A small V5 client-side fix is bundled in because it is required for the perf migration: PulsarClientBuilderV5#tlsPolicy was a stub that dropped every TlsPolicy field on the floor (only setting useTls=true). The perf commands take --trust-cert-file and the related flags and expect them to land, so the policy is now wired through to ClientConfigurationData end-to-end.

Modifications

pulsar-client-v5

  • PulsarClientBuilderV5#tlsPolicy now wires trustCertsFilePath, keyFilePath, certificateFilePath, allowInsecureConnection, enableHostnameVerification through to the underlying v4 conf. Two new unit tests in PulsarClientBuilderV5Test cover field propagation and the TlsPolicy.ofInsecure() shortcut.

pulsar-testclient — depends on pulsar-client-v5 / pulsar-client-api-v5.

  • PerfClientUtils gets createV5ClientBuilderFromArguments() mirroring the v4 helper. Important detail: the TLS predicate only enables TLS when the user genuinely wants it (URL is pulsar+ssl://, a trust cert path is supplied, or a flag is explicitly TRUE).
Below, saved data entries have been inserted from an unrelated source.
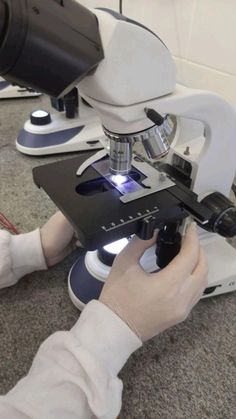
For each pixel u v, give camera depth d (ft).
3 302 1.74
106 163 1.77
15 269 1.79
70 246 2.03
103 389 1.02
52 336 1.20
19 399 0.98
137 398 1.34
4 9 0.81
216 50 2.32
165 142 1.36
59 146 3.21
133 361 1.47
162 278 1.30
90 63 0.99
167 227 1.56
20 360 1.46
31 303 1.74
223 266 1.83
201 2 2.28
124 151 1.41
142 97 1.15
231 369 1.44
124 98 1.11
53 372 1.05
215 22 2.24
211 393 1.35
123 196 1.54
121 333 1.15
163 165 1.80
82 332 1.15
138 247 1.46
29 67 0.91
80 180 1.66
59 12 0.91
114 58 1.02
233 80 2.29
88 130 3.36
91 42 0.98
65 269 1.97
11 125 3.73
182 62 2.66
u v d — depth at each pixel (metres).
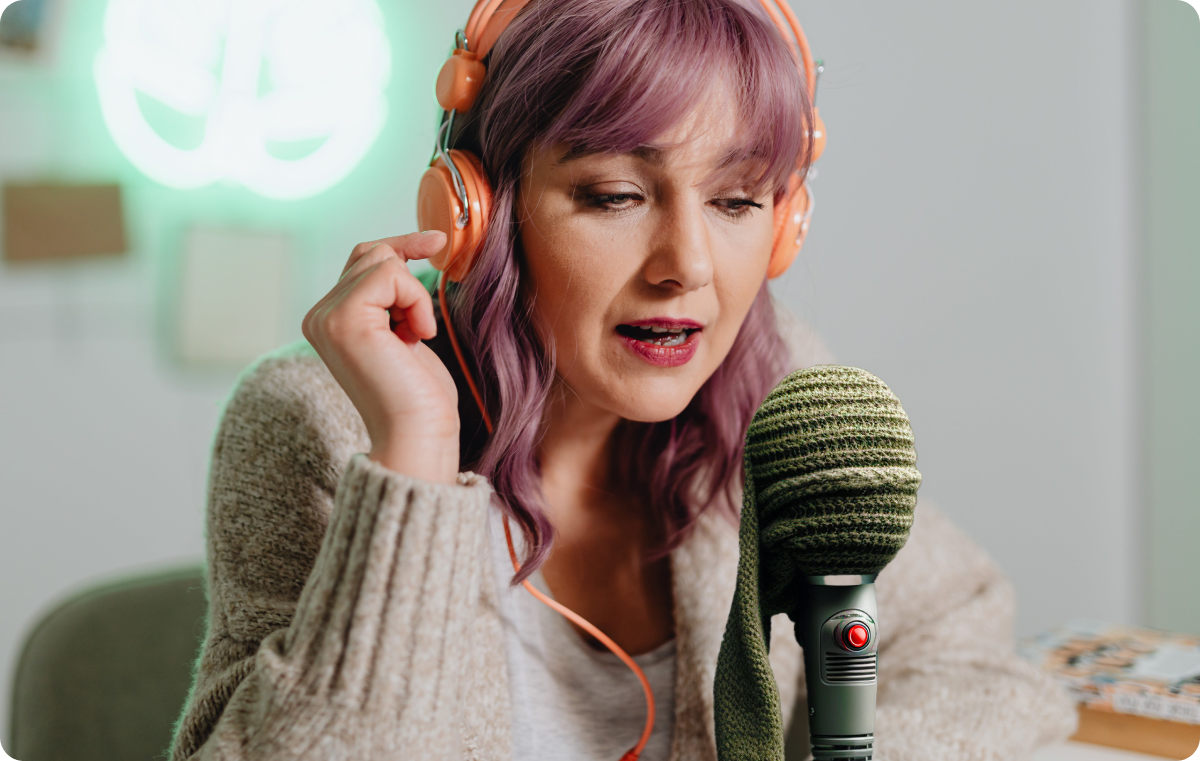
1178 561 1.98
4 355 1.82
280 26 1.87
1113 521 2.07
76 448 1.87
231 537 0.67
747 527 0.50
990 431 2.02
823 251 1.93
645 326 0.60
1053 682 0.82
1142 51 1.99
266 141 1.89
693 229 0.56
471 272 0.65
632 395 0.61
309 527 0.68
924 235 1.97
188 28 1.84
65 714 0.91
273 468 0.69
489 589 0.70
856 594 0.49
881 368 1.96
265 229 1.92
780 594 0.52
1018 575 2.04
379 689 0.51
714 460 0.78
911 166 1.96
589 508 0.78
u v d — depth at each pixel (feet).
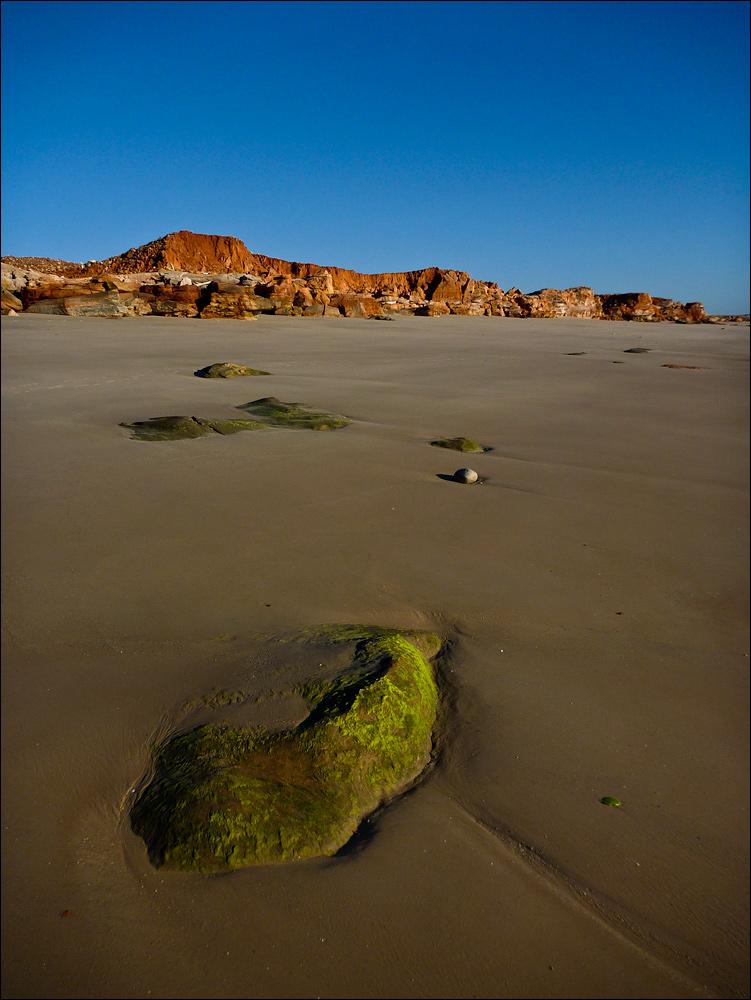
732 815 8.21
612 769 8.83
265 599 12.53
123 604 12.07
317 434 27.27
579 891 6.97
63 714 8.90
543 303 204.54
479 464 24.08
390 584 13.65
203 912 6.37
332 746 8.06
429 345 76.18
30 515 16.61
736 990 6.11
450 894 6.74
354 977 5.91
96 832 7.20
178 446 24.11
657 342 95.40
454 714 9.66
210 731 8.31
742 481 23.89
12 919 6.22
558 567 15.29
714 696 10.70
Earlier wiring that treated non-null Booleans as intent caused TLS to flip on against plaintext brokers because picocli / default-value resolution coerces those flags to Boolean.FALSE even when not passed.

  • PerformanceProducer: V5 Producer / AsyncProducer.async().send(). BatchingPolicy / ChunkingPolicy / CompressionPolicy / ProducerAccessMode. ProducerEncryptionPolicy backed by PemFileKeyProvider for --encryption-key-name + --encryption-key-value-file. V5 client-level TransactionPolicy + Transaction.async().commit().
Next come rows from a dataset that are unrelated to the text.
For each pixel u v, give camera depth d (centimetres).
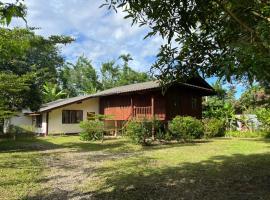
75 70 5309
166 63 520
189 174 912
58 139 2350
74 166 1112
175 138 2098
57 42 1938
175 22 456
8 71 1825
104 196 702
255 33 331
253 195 684
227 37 444
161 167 1047
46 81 4059
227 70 301
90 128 2212
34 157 1368
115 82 5081
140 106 2495
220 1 406
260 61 283
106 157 1347
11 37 890
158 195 698
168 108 2280
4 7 321
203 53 488
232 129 2616
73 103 2758
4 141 2211
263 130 2425
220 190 731
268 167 1020
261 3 375
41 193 736
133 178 877
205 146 1709
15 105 1891
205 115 2730
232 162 1129
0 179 886
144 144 1867
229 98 2831
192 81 2403
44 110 2661
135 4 427
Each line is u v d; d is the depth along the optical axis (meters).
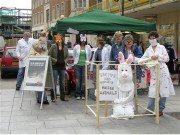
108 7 17.75
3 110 5.90
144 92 7.84
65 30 7.30
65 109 5.98
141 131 4.51
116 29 7.49
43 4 40.66
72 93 7.64
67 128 4.66
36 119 5.21
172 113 5.64
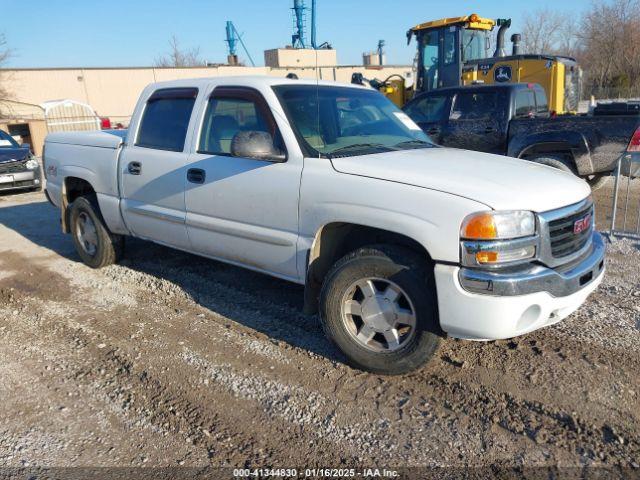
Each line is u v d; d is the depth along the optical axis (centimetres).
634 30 4125
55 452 307
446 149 451
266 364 391
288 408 340
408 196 337
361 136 442
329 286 369
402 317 353
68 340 439
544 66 1165
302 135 403
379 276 352
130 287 552
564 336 412
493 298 313
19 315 493
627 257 588
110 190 555
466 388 353
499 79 1219
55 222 879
  • PerformanceConsumer: V5 QueueConsumer. All subscription types fold into QueueConsumer semantics (work distribution); Exclusive / Failover trigger a runtime warning. V5 has no MessageListener, so each consumer gets one dedicated poll thread driving receive(Duration) and invoking the same handler the v4 listener did. V5 acknowledge(...) is synchronous void — wrapped in try / catch with the existing failure counters.

  • PerformanceReader → V5 CheckpointConsumer. Same poll-thread emulation as PerformanceConsumer replaces ReaderListener. --start-message-id now only accepts earliest / latest — V5 Checkpoint has no lid:eid factory and rejecting that form explicitly is cleaner than silently falling back to earliest.

  • PerformanceTransaction: combined producer+consumer over V5 Transaction. V5 puts .transaction(txn) on the message builder rather than producer.newMessage(txn). Same semantics, different ergonomics.

V5 features without a direct v4 equivalent

The following CLI flags survive for back-compat but are logged as no-ops at start-up:

--max-outstanding, --max-outstanding-across-partitions, --stats-interval-seconds, --max-lookup-request, --ssl-factory-plugin*, --busy-wait, --auto-scaled-receiver-queue-size, --batch-index-ack, --pool-messages, chunked-message knobs (--max_chunked_msg, --expire_time_incomplete_chunked_messages, --auto_ack_chunk_q_full), --receiver-queue-size-across-partitions, --replicated, --use-tls.

Per-transaction --txn-timeout moves to client-level TransactionPolicy.

Verifying this change

  • New unit tests in PulsarClientBuilderV5Test cover the TlsPolicy wiring.

This change is already covered by existing tests, so it does not need additional tests.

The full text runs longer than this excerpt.